Source data:

-- Opening Marker --

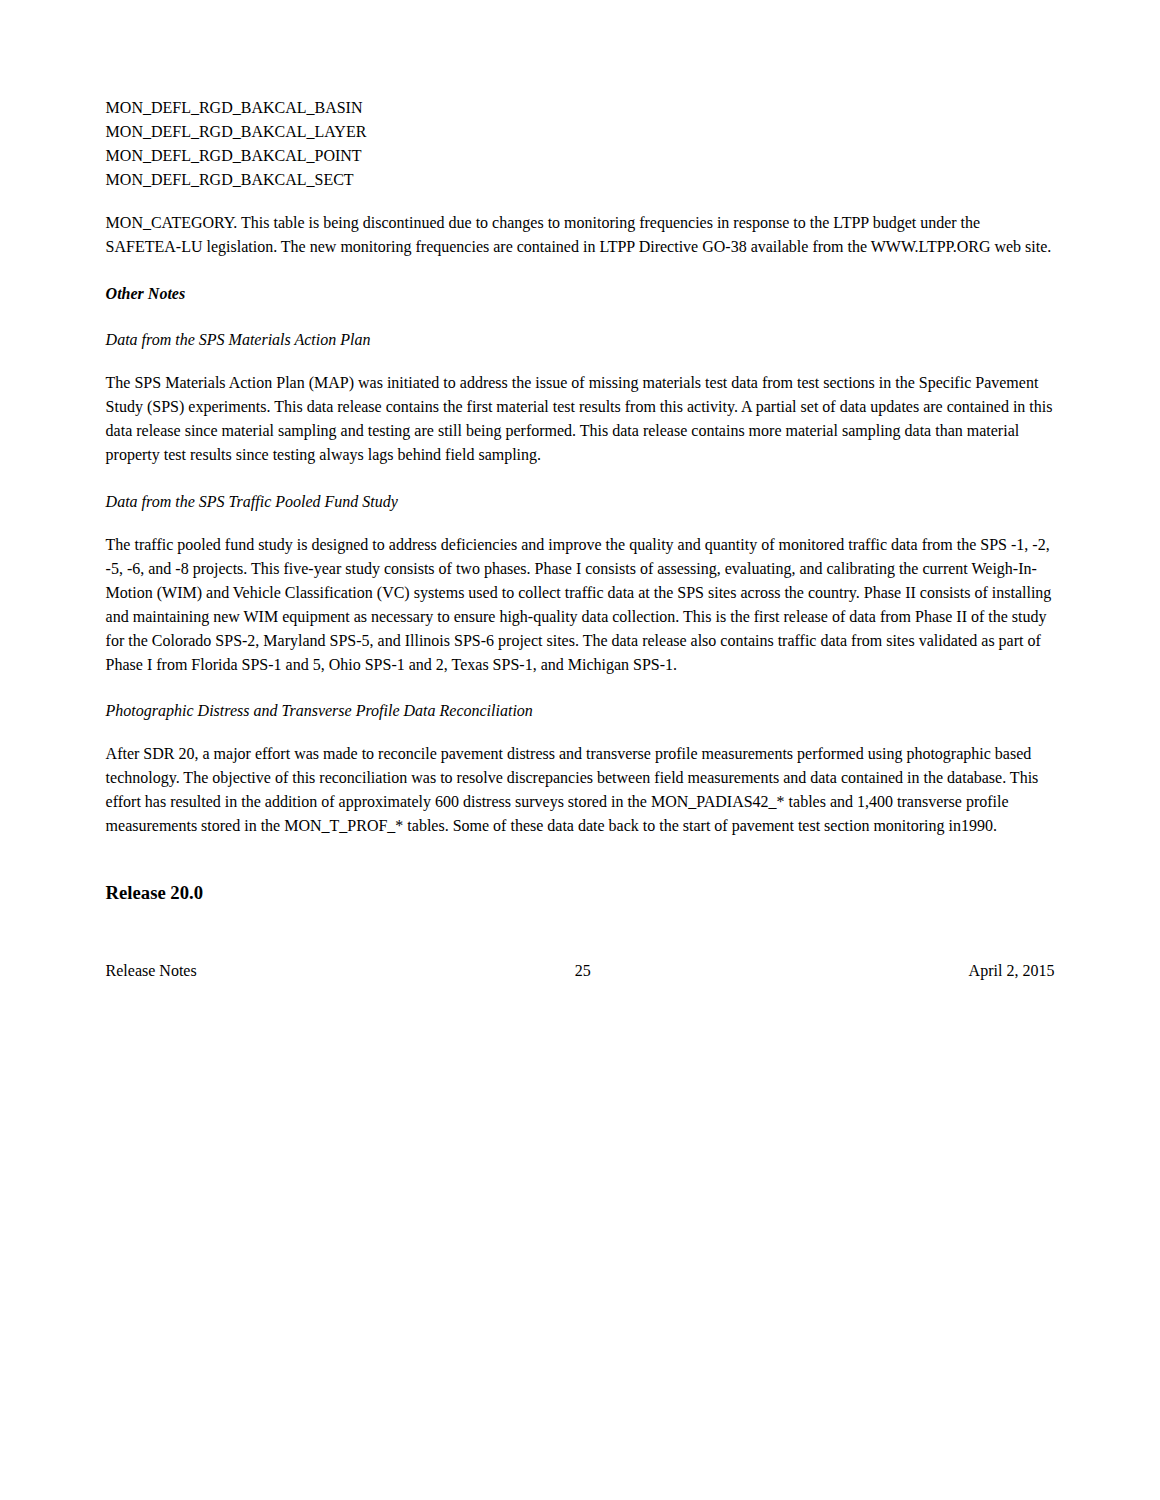MON_DEFL_RGD_BAKCAL_BASIN
MON_DEFL_RGD_BAKCAL_LAYER
MON_DEFL_RGD_BAKCAL_POINT
MON_DEFL_RGD_BAKCAL_SECT
MON_CATEGORY. This table is being discontinued due to changes to monitoring frequencies in response to the LTPP budget under the SAFETEA-LU legislation. The new monitoring frequencies are contained in LTPP Directive GO-38 available from the WWW.LTPP.ORG web site.
Other Notes
Data from the SPS Materials Action Plan
The SPS Materials Action Plan (MAP) was initiated to address the issue of missing materials test data from test sections in the Specific Pavement Study (SPS) experiments. This data release contains the first material test results from this activity. A partial set of data updates are contained in this data release since material sampling and testing are still being performed. This data release contains more material sampling data than material property test results since testing always lags behind field sampling.
Data from the SPS Traffic Pooled Fund Study
The traffic pooled fund study is designed to address deficiencies and improve the quality and quantity of monitored traffic data from the SPS -1, -2, -5, -6, and -8 projects. This five-year study consists of two phases. Phase I consists of assessing, evaluating, and calibrating the current Weigh-In-Motion (WIM) and Vehicle Classification (VC) systems used to collect traffic data at the SPS sites across the country. Phase II consists of installing and maintaining new WIM equipment as necessary to ensure high-quality data collection. This is the first release of data from Phase II of the study for the Colorado SPS-2, Maryland SPS-5, and Illinois SPS-6 project sites. The data release also contains traffic data from sites validated as part of Phase I from Florida SPS-1 and 5, Ohio SPS-1 and 2, Texas SPS-1, and Michigan SPS-1.
Photographic Distress and Transverse Profile Data Reconciliation
After SDR 20, a major effort was made to reconcile pavement distress and transverse profile measurements performed using photographic based technology. The objective of this reconciliation was to resolve discrepancies between field measurements and data contained in the database. This effort has resulted in the addition of approximately 600 distress surveys stored in the MON_PADIAS42_* tables and 1,400 transverse profile measurements stored in the MON_T_PROF_* tables. Some of these data date back to the start of pavement test section monitoring in1990.
Release 20.0
Release Notes 25 April 2, 2015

-- Closing Marker --

*Work instruction*
Output the records above as they stand, from the first line to the line with "Data from the SPS Materials Action Plan", inclusive, and exclude the pictures.

*Solution to this problem*
MON_DEFL_RGD_BAKCAL_BASIN
MON_DEFL_RGD_BAKCAL_LAYER
MON_DEFL_RGD_BAKCAL_POINT
MON_DEFL_RGD_BAKCAL_SECT
MON_CATEGORY. This table is being discontinued due to changes to monitoring frequencies in response to the LTPP budget under the SAFETEA-LU legislation. The new monitoring frequencies are contained in LTPP Directive GO-38 available from the WWW.LTPP.ORG web site.
Other Notes
Data from the SPS Materials Action Plan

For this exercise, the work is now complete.